How 'Devotion' Makes Your Home the Scariest Place on Earth

2019's best banned game is back

Key Takeaways

  • Devotion is a creepy first-person experience that depends on mood and atmosphere for its scares.
  • The game was controversial in China in 2019, but its actual content isn't particularly inflammatory.
  • Set in 1980s Taipei, this is an interesting view into a place and time that video games rarely ever touch.
The cover art from the game, Devotion.
Wikipedia

Devotion is an atmospheric, tense psychological thriller that's also one of the only games, if not the only game, ever effectively banned for political content.

That description makes it sound like it'd be about politics, and that's what I was expecting when I bought Devotion. What I got instead was a portrait of the slow psychological decay of a small family, as told through a series of interactive nightmares.

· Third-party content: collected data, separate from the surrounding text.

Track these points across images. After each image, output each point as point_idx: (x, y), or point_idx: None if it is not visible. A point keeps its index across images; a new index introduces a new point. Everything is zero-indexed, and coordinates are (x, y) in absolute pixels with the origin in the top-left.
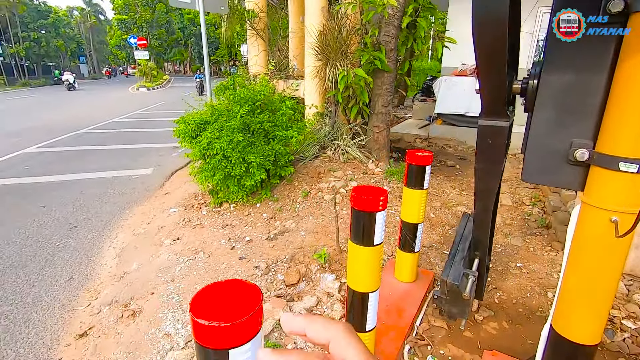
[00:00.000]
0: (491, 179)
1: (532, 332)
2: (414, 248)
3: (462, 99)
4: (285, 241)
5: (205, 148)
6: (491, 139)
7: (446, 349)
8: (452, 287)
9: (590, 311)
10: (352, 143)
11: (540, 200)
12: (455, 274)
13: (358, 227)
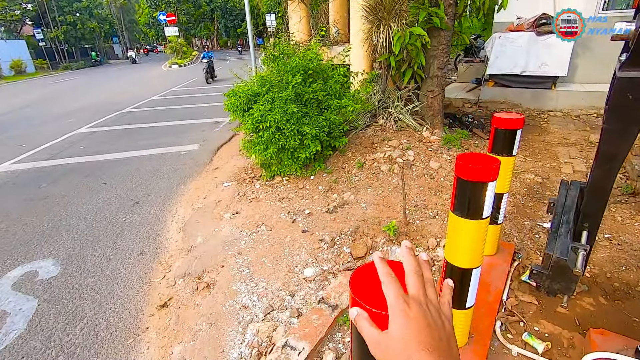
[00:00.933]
0: (623, 141)
1: (635, 308)
2: (497, 219)
3: (518, 57)
4: (347, 213)
5: (258, 121)
6: (632, 93)
7: (540, 326)
8: (558, 262)
9: None
10: (405, 110)
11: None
12: (562, 248)
13: (464, 198)
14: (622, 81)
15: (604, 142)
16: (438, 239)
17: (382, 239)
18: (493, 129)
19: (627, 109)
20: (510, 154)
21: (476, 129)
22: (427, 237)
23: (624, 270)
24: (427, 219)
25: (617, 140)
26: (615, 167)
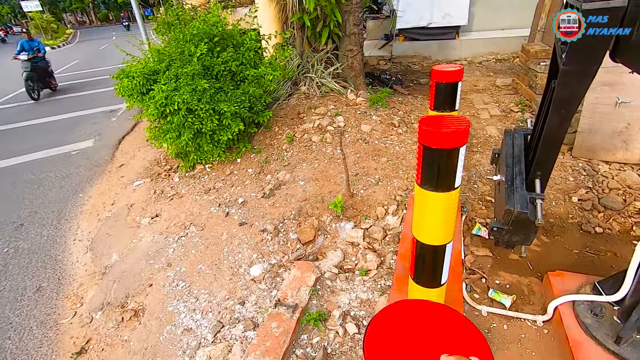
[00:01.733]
0: (581, 84)
1: (572, 241)
2: None
3: (424, 9)
4: (285, 195)
5: (162, 104)
6: (597, 29)
7: (500, 278)
8: (519, 215)
9: None
10: (327, 73)
11: (528, 104)
12: (521, 201)
13: (432, 168)
14: (588, 12)
15: (561, 86)
16: (385, 206)
17: (329, 216)
18: (433, 84)
19: (588, 47)
20: (453, 109)
21: (396, 85)
22: (374, 206)
23: (555, 206)
24: (371, 187)
25: (576, 83)
26: (572, 112)
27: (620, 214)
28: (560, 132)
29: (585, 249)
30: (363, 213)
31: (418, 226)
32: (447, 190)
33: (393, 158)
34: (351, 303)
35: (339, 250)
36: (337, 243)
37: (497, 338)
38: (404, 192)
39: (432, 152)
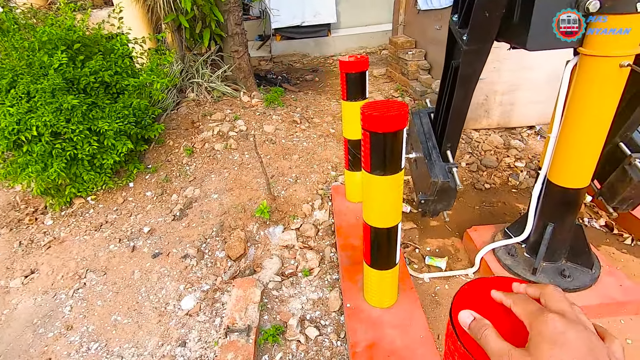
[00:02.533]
0: (480, 60)
1: (471, 199)
2: None
3: (296, 9)
4: (200, 213)
5: (14, 131)
6: (489, 10)
7: (429, 245)
8: (443, 184)
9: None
10: (215, 77)
11: (405, 89)
12: (442, 172)
13: (380, 153)
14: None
15: (464, 64)
16: (310, 202)
17: (255, 224)
18: (343, 75)
19: (483, 26)
20: (364, 97)
21: (284, 83)
22: (298, 205)
23: None
24: (291, 186)
25: (475, 60)
26: (473, 87)
27: (497, 169)
28: (465, 105)
29: (482, 204)
30: (290, 214)
31: (370, 212)
32: (395, 172)
33: (304, 154)
34: (304, 307)
35: (276, 257)
36: (271, 250)
37: (443, 299)
38: (324, 184)
39: (378, 137)
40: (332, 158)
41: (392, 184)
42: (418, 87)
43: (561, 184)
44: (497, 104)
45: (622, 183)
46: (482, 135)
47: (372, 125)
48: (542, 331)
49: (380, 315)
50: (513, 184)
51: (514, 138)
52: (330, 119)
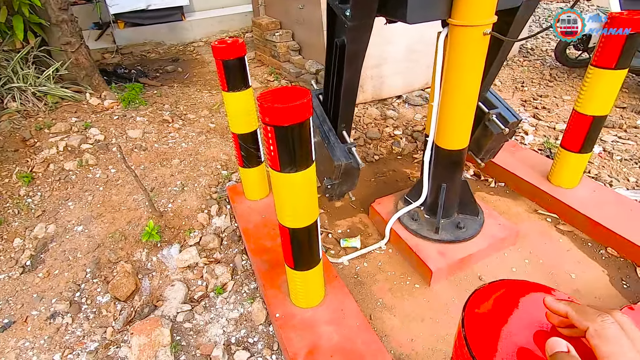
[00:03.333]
0: (365, 36)
1: (366, 173)
2: (260, 158)
3: None
4: (62, 254)
5: None
6: None
7: (339, 227)
8: (347, 166)
9: (462, 123)
10: (45, 78)
11: (279, 73)
12: (343, 154)
13: (287, 149)
14: None
15: (351, 42)
16: (205, 209)
17: (143, 251)
18: (219, 63)
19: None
20: (247, 86)
21: (142, 78)
22: (192, 215)
23: None
24: (178, 196)
25: (360, 36)
26: (361, 64)
27: (381, 140)
28: (356, 84)
29: (376, 175)
30: (184, 228)
31: (286, 214)
32: (307, 166)
33: (186, 157)
34: (226, 330)
35: (178, 283)
36: (170, 276)
37: (365, 277)
38: (217, 187)
39: (285, 131)
40: (219, 156)
41: (305, 180)
42: (292, 69)
43: (447, 147)
44: (369, 78)
45: (485, 137)
46: (361, 110)
47: (275, 118)
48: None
49: (313, 315)
50: (397, 152)
51: (388, 109)
52: (206, 112)
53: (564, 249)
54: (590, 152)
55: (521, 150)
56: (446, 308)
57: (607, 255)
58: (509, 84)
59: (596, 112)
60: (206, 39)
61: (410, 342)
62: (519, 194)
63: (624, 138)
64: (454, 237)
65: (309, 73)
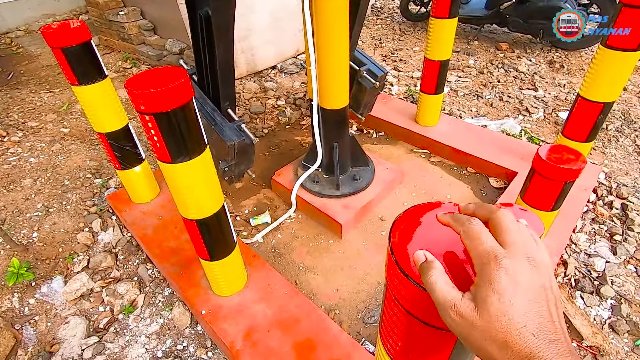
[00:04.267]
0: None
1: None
2: (140, 155)
3: None
4: None
5: None
6: None
7: (245, 207)
8: (240, 144)
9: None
10: None
11: (135, 58)
12: (234, 133)
13: (175, 137)
14: None
15: (216, 14)
16: (84, 228)
17: (15, 295)
18: (59, 53)
19: None
20: (103, 75)
21: None
22: (69, 239)
23: None
24: (43, 221)
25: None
26: (232, 35)
27: (266, 113)
28: (230, 57)
29: (270, 148)
30: (62, 255)
31: (189, 206)
32: (202, 150)
33: (40, 173)
34: (149, 347)
35: (74, 318)
36: (61, 314)
37: (282, 248)
38: (92, 199)
39: (167, 117)
40: (86, 163)
41: (203, 166)
42: (150, 52)
43: (332, 107)
44: (240, 51)
45: (360, 93)
46: (239, 86)
47: (153, 105)
48: (492, 281)
49: (241, 300)
50: (284, 122)
51: (265, 81)
52: (53, 116)
53: (438, 176)
54: (442, 92)
55: (391, 101)
56: (359, 253)
57: (468, 174)
58: (369, 42)
59: (442, 57)
60: (26, 27)
61: (336, 293)
62: (396, 139)
63: (462, 77)
64: (354, 189)
65: (172, 54)
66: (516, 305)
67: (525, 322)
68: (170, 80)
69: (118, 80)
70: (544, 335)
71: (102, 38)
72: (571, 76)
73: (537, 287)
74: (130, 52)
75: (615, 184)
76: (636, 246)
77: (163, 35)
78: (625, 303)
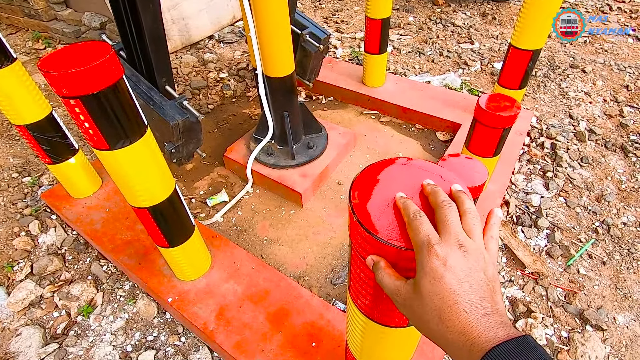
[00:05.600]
0: None
1: (208, 125)
2: (72, 145)
3: None
4: None
5: None
6: None
7: (199, 189)
8: (185, 123)
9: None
10: None
11: (49, 36)
12: (175, 111)
13: (108, 120)
14: None
15: None
16: (20, 232)
17: None
18: None
19: None
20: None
21: None
22: (4, 248)
23: None
24: None
25: None
26: (158, 4)
27: (209, 87)
28: (160, 28)
29: (218, 124)
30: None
31: (138, 194)
32: (142, 134)
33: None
34: (116, 343)
35: (26, 328)
36: (10, 327)
37: (243, 224)
38: (24, 200)
39: (97, 98)
40: (8, 161)
41: (145, 149)
42: (66, 28)
43: (277, 75)
44: (171, 22)
45: (305, 58)
46: (175, 60)
47: (76, 87)
48: (424, 265)
49: (208, 281)
50: (230, 95)
51: (203, 52)
52: None
53: (389, 135)
54: (386, 51)
55: (337, 64)
56: (321, 219)
57: (417, 130)
58: (308, 4)
59: (383, 15)
60: None
61: (303, 260)
62: (346, 102)
63: (403, 35)
64: (309, 157)
65: (92, 29)
66: (447, 285)
67: (455, 299)
68: (93, 57)
69: (32, 64)
70: (475, 311)
71: (1, 16)
72: (502, 27)
73: (467, 269)
74: (41, 30)
75: (545, 126)
76: (564, 180)
77: (77, 8)
78: (558, 231)
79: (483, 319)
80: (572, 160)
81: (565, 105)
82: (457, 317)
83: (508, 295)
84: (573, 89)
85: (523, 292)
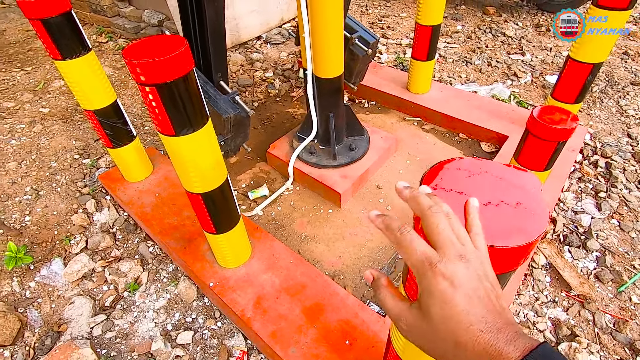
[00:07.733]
0: None
1: (253, 121)
2: (131, 132)
3: None
4: None
5: None
6: None
7: (242, 182)
8: (236, 117)
9: (335, 50)
10: None
11: (111, 31)
12: (228, 105)
13: (177, 108)
14: None
15: None
16: (78, 209)
17: (15, 279)
18: (39, 25)
19: None
20: (87, 49)
21: None
22: (64, 221)
23: None
24: (34, 204)
25: None
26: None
27: (255, 85)
28: (222, 23)
29: (262, 122)
30: (58, 238)
31: (194, 180)
32: (205, 122)
33: (24, 155)
34: (158, 321)
35: (79, 298)
36: (65, 295)
37: (282, 219)
38: (83, 180)
39: (170, 87)
40: (71, 144)
41: (206, 138)
42: (127, 25)
43: (327, 76)
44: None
45: (353, 61)
46: None
47: (154, 75)
48: (432, 289)
49: (248, 270)
50: (274, 94)
51: (251, 52)
52: (30, 96)
53: (431, 143)
54: (434, 58)
55: (381, 69)
56: (359, 221)
57: (460, 140)
58: (355, 9)
59: (433, 21)
60: None
61: (339, 260)
62: (388, 107)
63: (451, 43)
64: (350, 159)
65: (151, 26)
66: (459, 307)
67: (470, 320)
68: (170, 49)
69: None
70: (490, 328)
71: None
72: (557, 39)
73: (475, 281)
74: (104, 25)
75: (599, 144)
76: (619, 202)
77: (139, 5)
78: (609, 255)
79: (500, 335)
80: (629, 182)
81: (624, 123)
82: (475, 339)
83: (551, 316)
84: (633, 107)
85: (567, 314)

It turns out that the problem with Devotion amounted to a single misplaced art asset, but that was enough to get Devotion pulled from the international market for over two years.

Now, Devotion has returned on the last digital storefront that's available to it: self-publishing via developer Red Candle Games' website. For under $20, you can download a DRM-free copy of a cool indie horror game that's also, quite by accident, one of the most controversial games of the 2010s.

A Ghost Story, But You’re the Ghost

It's the late 1980s in Taipei, Taiwan. One evening, Du Feng Yu is watching TV in his apartment before dinner. He suddenly passes out, and when he wakes up, he's alone in an apartment that looks like it's been abandoned for years.

When Feng Yu tries to leave, the only working door in the exterior hallway leads him right back to his apartment. It's still empty, but now it's two years earlier, and everything is subtly wrong.

The creepy doll scene from Devotion.

Devotion is a first-person adventure game in the spirit of "walking simulators" like Gone Home or What Remains of Edith Finch. Your first job, as Feng Yu, is to try and figure out what's going on; your second is to determine why. That involves exploration, searching for clues, and solving the occasional puzzle. There's no combat in Devotion, and I've yet to find a way to die, but every step forward comes with another plot twist.

What keeps the game moving is that it's got a very narrow focus. The further you get into Devotion, the more often you end up right back in Feng Yu's apartment, which is a little more twisted every time you visit.

While the game isn't afraid to go for the cheap thrills, like ghosts jumping out at you or creepy dolls, its biggest triumph as a horror game is how it manages to make this unexciting little nicotine-colored flat into a vortex of dread. Each time I visited Feng Yu's apartment, Devotion found a brand new way to get under my skin.

The Million-Pound Banhammer

Devotion was made by Red Candle Games, an independent studio headquartered in Taipei. Like its previous title, Detention, Red Candle specifically set Devotion in Taiwan, drawing on local religion and folklore to sketch out the story. As it turned out, that was part of the problem.

A puzzle door in the Devotion Game.

After its original launch in February 2019, Devotion quickly became popular among players and streamers in China. That lasted for about a day, until one of them noticed a poster on a wall in the game that mocked Chinese President Xi Jinping.

Red Candle Games claimed that the poster was a placeholder asset left in by mistake, but a controversy had already begun. By the time the dust settled, Red Candle Games had lost its original publisher, and censors were scrubbing all mention of Devotion from Chinese social media.

I'd heard Devotion was good, but missed the two-day window to buy it back in 2019. Now, playing it via a direct download from Red Candle Games, I'm glad I got this second chance.

On its own merits, it's a well-made horror game, set in a part of the world that rarely gets any attention from the video game industry, and doesn't rely on gratuitous gore to freak you out.

In a perfect world, Devotion would've put Red Candle Games on the map, and it would be working on its next title by now. Instead, it's a historical curiosity, and I can only hope that it does well as a self-published title.